Las fotos del año 1959 son las más bonitas de todas. Hay muchas del verano, que era la época en que los dos tenían más tiempo para estar juntos. Mi madre era una muchacha muy guapa, de piel extraordinariamente blanca, ojos ligeramente rasgados, nariz judía y una boca pequeña y pintada del color rojo oscuro propio de la época, y solía llevar trajes de algodón muy ligeros, gafas negras de actriz de cine y una sombrilla blanca con flecos alrededor que parecían rayos de sol. No me explico cómo logró tanto glamour después de sus años de miseria igualitaria en la Unión Soviética, pero es posible que fuera precisamente la conciencia de la sordidez de la vida que había llevado hasta entonces la que le hiciera vestirse de esa forma esplendorosa. Me sorprende comprobar lo mucho que salían con la familia. Hay fotos de excursiones a Toledo, a El Escorial, a Aranjuez, y también al río o al pantano de San Juan, donde aparece Leopoldo, el hermano de mi madre, y también los hermanos de mi padre, Pascual, Manuel, José, y también las hijas de Manuel, mis primas Mari Carmen y Mari Nieves. Todos parecen felices en esas fotos llenas de sol, fotos en blanco y negro de enorme nitidez y muchas de ellas de una calidad casi artística. Me imagino lo que disfrutarían unos y otros al conocerse, al conocer mi padre a Leopoldo, el hermano mellizo de mi madre, con todo su idealismo proletario, al conocer Pascual y Manuel a mi madre, que venía de otro mundo y tenía un acento y unas costumbres pintorescas. Hay también una serie de fotos en la playa, en Almuñécar, en las que aparecen también Manuel con las niñas, Pascual, que entonces estaba también soltero, y Leopoldo, que seguiría estando soltero bastantes años más. Mi madre aparece con un bañador de lunares negros, su elegante sombrilla de flecos y sus gafas de sol, y mi padre con entradas en el pelo, unos enormes calzones de baño y unas piernecitas flacas y larguiruchas. Es evidente que mi madre no se enamoró de él por su físico, sino por sus ojos azules y por la bondad y el optimismo que transmite siempre su rostro en estas fotos. Ella me amó porque tuvo compasión de mis sufrimientos, y yo la amé porque me tuvo compasión.

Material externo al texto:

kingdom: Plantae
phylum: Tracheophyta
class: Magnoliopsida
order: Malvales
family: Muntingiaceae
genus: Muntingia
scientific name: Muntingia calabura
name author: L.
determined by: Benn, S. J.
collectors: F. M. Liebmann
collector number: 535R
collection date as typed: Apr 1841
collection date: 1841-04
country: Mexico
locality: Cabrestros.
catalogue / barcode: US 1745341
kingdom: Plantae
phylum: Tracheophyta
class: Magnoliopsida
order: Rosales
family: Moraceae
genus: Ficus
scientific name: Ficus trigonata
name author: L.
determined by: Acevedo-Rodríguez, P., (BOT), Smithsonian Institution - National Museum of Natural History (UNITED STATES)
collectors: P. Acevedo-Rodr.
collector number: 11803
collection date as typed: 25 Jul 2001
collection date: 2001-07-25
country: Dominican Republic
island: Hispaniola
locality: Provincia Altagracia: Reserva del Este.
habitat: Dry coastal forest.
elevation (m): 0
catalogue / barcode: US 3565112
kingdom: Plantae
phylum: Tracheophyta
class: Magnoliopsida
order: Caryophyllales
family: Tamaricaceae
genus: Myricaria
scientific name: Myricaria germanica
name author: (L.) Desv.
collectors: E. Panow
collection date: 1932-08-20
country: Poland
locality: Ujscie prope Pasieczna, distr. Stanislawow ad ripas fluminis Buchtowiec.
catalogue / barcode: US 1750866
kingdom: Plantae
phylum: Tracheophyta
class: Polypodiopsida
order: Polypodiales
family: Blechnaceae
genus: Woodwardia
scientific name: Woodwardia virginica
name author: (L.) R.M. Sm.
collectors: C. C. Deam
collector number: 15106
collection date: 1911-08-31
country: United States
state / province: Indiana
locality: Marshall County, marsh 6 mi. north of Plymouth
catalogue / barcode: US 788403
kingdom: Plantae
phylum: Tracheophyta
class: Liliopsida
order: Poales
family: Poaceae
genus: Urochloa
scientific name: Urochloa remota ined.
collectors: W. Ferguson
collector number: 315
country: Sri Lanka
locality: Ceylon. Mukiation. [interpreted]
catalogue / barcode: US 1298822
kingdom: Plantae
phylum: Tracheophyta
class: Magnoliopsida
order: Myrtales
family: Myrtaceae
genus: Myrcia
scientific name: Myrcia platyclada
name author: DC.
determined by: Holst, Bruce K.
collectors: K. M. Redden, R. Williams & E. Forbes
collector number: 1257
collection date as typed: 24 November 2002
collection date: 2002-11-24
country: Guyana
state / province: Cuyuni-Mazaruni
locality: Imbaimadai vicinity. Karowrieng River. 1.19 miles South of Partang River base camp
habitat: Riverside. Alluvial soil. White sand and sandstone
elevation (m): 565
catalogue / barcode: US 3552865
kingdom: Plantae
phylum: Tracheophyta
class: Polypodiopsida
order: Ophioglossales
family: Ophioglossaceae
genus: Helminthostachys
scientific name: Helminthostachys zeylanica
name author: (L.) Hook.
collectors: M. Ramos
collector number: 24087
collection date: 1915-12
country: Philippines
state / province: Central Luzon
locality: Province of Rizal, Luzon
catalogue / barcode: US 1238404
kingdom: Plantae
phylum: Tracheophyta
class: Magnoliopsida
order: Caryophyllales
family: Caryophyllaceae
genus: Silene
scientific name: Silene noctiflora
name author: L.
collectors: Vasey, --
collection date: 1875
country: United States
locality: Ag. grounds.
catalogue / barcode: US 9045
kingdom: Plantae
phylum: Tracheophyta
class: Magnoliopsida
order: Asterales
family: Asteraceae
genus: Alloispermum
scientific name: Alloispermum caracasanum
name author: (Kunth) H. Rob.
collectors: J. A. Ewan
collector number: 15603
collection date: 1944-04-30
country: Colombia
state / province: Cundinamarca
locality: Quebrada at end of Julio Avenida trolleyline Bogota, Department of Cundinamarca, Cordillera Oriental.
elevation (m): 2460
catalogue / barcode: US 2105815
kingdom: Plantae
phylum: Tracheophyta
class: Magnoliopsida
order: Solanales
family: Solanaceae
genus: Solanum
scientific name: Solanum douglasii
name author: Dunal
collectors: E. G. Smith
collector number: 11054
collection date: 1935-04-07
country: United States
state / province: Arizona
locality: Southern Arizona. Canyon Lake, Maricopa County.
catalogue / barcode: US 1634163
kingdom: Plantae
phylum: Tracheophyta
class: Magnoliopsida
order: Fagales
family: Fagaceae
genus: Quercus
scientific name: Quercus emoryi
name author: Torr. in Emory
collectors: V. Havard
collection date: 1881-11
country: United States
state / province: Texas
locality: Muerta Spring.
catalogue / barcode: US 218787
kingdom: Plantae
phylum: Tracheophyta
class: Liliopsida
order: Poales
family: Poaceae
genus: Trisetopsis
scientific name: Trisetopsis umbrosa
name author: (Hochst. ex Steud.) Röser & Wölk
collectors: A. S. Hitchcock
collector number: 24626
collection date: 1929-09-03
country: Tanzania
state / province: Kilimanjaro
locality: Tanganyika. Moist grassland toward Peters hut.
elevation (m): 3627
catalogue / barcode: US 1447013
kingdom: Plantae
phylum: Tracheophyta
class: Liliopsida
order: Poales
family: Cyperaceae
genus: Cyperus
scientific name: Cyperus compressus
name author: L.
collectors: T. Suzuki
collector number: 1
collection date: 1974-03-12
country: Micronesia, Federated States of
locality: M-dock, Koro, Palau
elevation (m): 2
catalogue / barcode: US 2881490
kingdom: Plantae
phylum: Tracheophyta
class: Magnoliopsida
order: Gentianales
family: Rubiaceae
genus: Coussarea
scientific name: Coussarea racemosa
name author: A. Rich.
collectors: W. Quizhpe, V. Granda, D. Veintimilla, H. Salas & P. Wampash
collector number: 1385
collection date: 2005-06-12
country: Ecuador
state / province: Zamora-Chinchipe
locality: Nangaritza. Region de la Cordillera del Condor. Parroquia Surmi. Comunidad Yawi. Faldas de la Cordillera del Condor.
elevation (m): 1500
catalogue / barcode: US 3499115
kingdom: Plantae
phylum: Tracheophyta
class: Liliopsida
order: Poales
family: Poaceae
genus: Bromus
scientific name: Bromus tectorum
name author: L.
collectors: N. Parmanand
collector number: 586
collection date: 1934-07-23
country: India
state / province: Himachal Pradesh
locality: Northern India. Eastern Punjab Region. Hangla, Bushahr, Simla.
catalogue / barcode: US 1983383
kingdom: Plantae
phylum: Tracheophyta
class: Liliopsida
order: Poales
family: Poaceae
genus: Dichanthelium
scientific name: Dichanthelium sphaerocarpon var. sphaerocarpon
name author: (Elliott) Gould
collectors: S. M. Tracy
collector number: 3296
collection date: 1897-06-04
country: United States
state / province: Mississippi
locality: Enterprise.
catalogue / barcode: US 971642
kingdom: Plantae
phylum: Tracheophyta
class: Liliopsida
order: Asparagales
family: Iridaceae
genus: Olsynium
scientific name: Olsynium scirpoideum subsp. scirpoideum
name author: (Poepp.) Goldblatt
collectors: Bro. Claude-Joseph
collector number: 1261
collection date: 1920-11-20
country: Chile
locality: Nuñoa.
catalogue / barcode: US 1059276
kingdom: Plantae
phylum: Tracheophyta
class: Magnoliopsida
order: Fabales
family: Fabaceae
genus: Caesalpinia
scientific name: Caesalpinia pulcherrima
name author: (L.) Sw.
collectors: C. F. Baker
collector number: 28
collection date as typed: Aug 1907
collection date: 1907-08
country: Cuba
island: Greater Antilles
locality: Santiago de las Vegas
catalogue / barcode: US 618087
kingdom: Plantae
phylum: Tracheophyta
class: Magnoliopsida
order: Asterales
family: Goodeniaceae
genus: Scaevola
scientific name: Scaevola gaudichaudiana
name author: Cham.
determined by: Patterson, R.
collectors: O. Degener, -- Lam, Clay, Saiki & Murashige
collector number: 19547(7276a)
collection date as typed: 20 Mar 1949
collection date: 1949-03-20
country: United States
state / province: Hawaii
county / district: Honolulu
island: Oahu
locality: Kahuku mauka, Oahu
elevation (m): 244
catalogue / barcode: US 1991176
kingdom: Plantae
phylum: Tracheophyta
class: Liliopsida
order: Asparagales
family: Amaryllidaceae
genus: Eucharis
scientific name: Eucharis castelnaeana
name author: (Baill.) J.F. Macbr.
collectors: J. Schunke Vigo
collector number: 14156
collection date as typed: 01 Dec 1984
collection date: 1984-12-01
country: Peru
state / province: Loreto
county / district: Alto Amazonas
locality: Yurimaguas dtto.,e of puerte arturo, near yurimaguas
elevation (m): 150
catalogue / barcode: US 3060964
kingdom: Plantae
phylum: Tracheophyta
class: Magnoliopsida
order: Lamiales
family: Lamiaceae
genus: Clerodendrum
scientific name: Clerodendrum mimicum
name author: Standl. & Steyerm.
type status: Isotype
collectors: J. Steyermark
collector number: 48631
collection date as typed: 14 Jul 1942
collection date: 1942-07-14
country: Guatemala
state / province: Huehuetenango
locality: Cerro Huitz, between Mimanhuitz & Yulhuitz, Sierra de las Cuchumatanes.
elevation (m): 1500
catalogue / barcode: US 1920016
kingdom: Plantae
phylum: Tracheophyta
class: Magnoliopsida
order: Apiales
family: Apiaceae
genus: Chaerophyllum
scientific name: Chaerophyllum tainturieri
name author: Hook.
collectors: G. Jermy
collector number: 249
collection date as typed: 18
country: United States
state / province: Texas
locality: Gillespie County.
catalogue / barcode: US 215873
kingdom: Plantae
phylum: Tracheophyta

Poco después aparecen las fotos de la boda. Mi madre no se casó con uno de esos vestidos de princesa que suelen llevar las novias, sino con un traje de chaqueta color blanco con finas rayas azules que luego conservaba en el armario como un traje más y se ponía de vez en cuando. Era una de las muchas formas de rebeldía de mis padres, especialmente de mi madre, que se reía de la religión y de sus símbolos. Unas páginas más allá están las primeras fotos de un niño recién nacido que mira al mundo con gesto desabrido. Cuando mi madre vio por primera vez a su primogénito, éste fue su comentario: «Se parece a Mao Tse Tung».